◆ **AIM OF THE TASK**: Please rewrite every entry below, substituting "graph" for "chart" and keeping everything else the same. Leave the pictures out of your answer.

◆ **MATERIAL SUPPLIED**:

┄┄┄┄┄┄┄┄┄┄┄┄┄┄┄┄┄┄┄┄

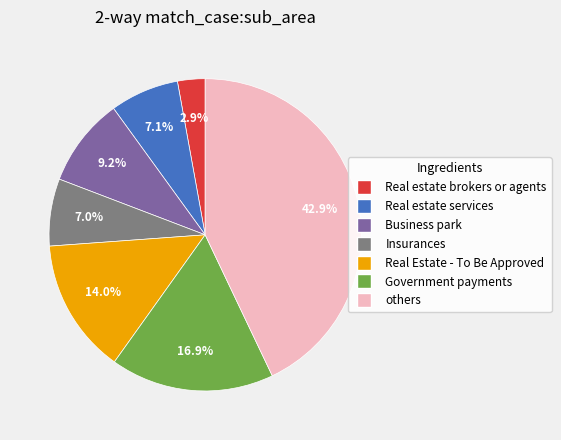

How many slices are in this pie chart?

7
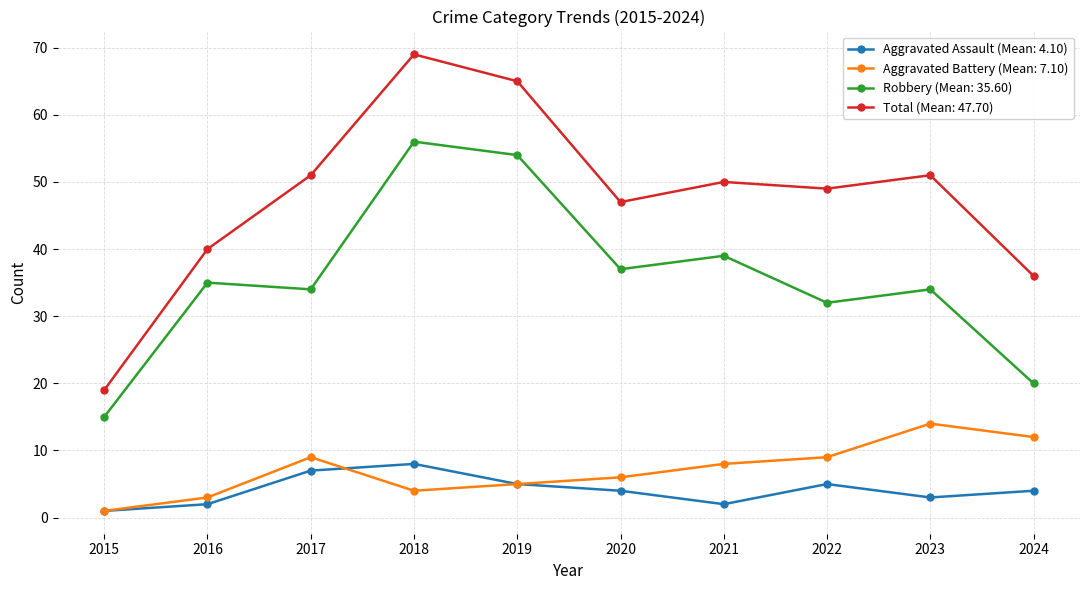

Is this an area chart (filled region under the line)?

No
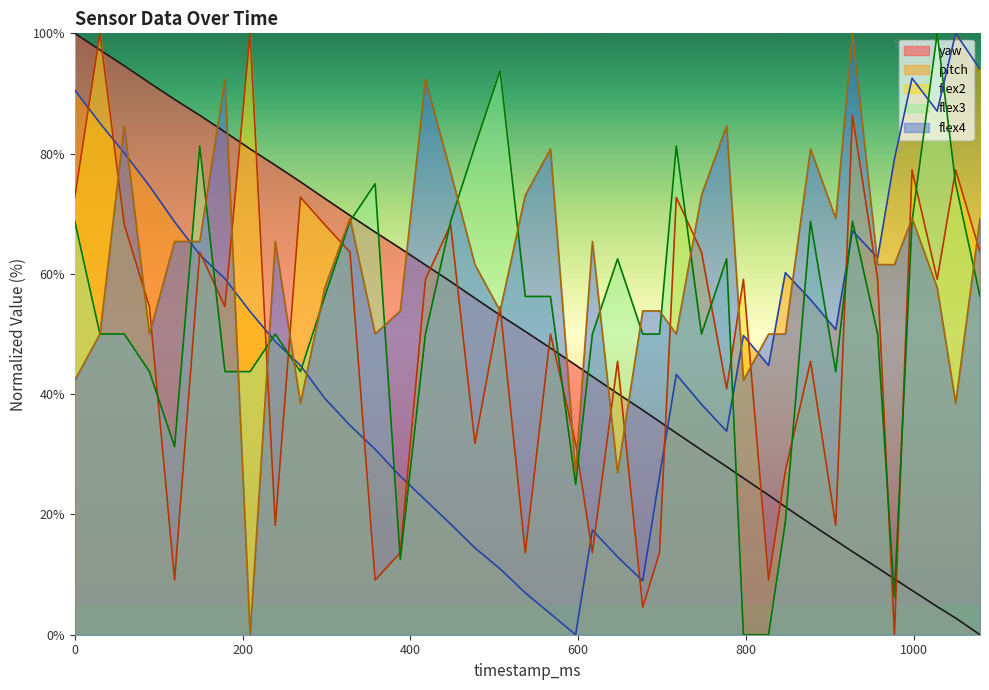

Reading left to right, extract all data points from this chart.

yaw: 100.0	97.2	94.6	91.8	89.0	86.4	83.6	80.8	78.1	75.3	72.5	69.7	67.0	64.3	61.5	58.7	56.0	53.1	50.4	47.7	44.8	42.9	40.1	37.3	35.4	33.5	30.7	27.9	26.0	23.2	21.3	18.4	15.7	13.8	11.1	9.3	7.4	4.7	2.8	0.0
pitch: 90.5	85.1	80.1	74.6	68.7	63.2	59.2	53.7	48.8	44.8	39.3	34.8	30.8	26.4	22.4	18.4	14.4	10.9	7.0	3.5	0.0	17.4	12.9	9.0	26.4	43.3	38.3	33.8	49.8	44.8	60.2	55.7	50.7	67.2	62.7	79.1	92.5	87.1	100.0	94.0
flex2: 72.7	100.0	68.2	54.5	9.1	63.6	54.5	100.0	18.2	72.7	68.2	63.6	9.1	13.6	59.1	68.2	31.8	54.5	13.6	50.0	31.8	13.6	45.5	4.5	13.6	72.7	63.6	40.9	59.1	9.1	27.3	45.5	18.2	86.4	59.1	0.0	77.3	59.1	77.3	63.6
flex3: 68.8	50.0	50.0	43.8	31.2	81.2	43.8	43.8	50.0	43.8	56.2	68.8	75.0	12.5	50.0	68.8	81.2	93.8	56.2	56.2	25.0	50.0	62.5	50.0	50.0	81.2	50.0	62.5	0.0	0.0	18.8	68.8	43.8	68.8	50.0	6.2	68.8	100.0	75.0	56.2
flex4: 42.3	50.0	84.6	50.0	65.4	65.4	92.3	0.0	65.4	38.5	57.7	69.2	50.0	53.8	92.3	76.9	61.5	53.8	73.1	80.8	26.9	65.4	26.9	53.8	53.8	50.0	73.1	84.6	42.3	50.0	50.0	80.8	69.2	100.0	61.5	61.5	69.2	57.7	38.5	69.2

┄┄┄┄┄┄┄┄┄┄┄┄┄┄┄┄┄┄┄┄

◆ **EXERCISE OUTPUT**:
How many slices are in this pie graph?

7

Is this an area graph (filled region under the line)?

No

Reading left to right, extract all data points from this graph.

yaw: 100.0	97.2	94.6	91.8	89.0	86.4	83.6	80.8	78.1	75.3	72.5	69.7	67.0	64.3	61.5	58.7	56.0	53.1	50.4	47.7	44.8	42.9	40.1	37.3	35.4	33.5	30.7	27.9	26.0	23.2	21.3	18.4	15.7	13.8	11.1	9.3	7.4	4.7	2.8	0.0
pitch: 90.5	85.1	80.1	74.6	68.7	63.2	59.2	53.7	48.8	44.8	39.3	34.8	30.8	26.4	22.4	18.4	14.4	10.9	7.0	3.5	0.0	17.4	12.9	9.0	26.4	43.3	38.3	33.8	49.8	44.8	60.2	55.7	50.7	67.2	62.7	79.1	92.5	87.1	100.0	94.0
flex2: 72.7	100.0	68.2	54.5	9.1	63.6	54.5	100.0	18.2	72.7	68.2	63.6	9.1	13.6	59.1	68.2	31.8	54.5	13.6	50.0	31.8	13.6	45.5	4.5	13.6	72.7	63.6	40.9	59.1	9.1	27.3	45.5	18.2	86.4	59.1	0.0	77.3	59.1	77.3	63.6
flex3: 68.8	50.0	50.0	43.8	31.2	81.2	43.8	43.8	50.0	43.8	56.2	68.8	75.0	12.5	50.0	68.8	81.2	93.8	56.2	56.2	25.0	50.0	62.5	50.0	50.0	81.2	50.0	62.5	0.0	0.0	18.8	68.8	43.8	68.8	50.0	6.2	68.8	100.0	75.0	56.2
flex4: 42.3	50.0	84.6	50.0	65.4	65.4	92.3	0.0	65.4	38.5	57.7	69.2	50.0	53.8	92.3	76.9	61.5	53.8	73.1	80.8	26.9	65.4	26.9	53.8	53.8	50.0	73.1	84.6	42.3	50.0	50.0	80.8	69.2	100.0	61.5	61.5	69.2	57.7	38.5	69.2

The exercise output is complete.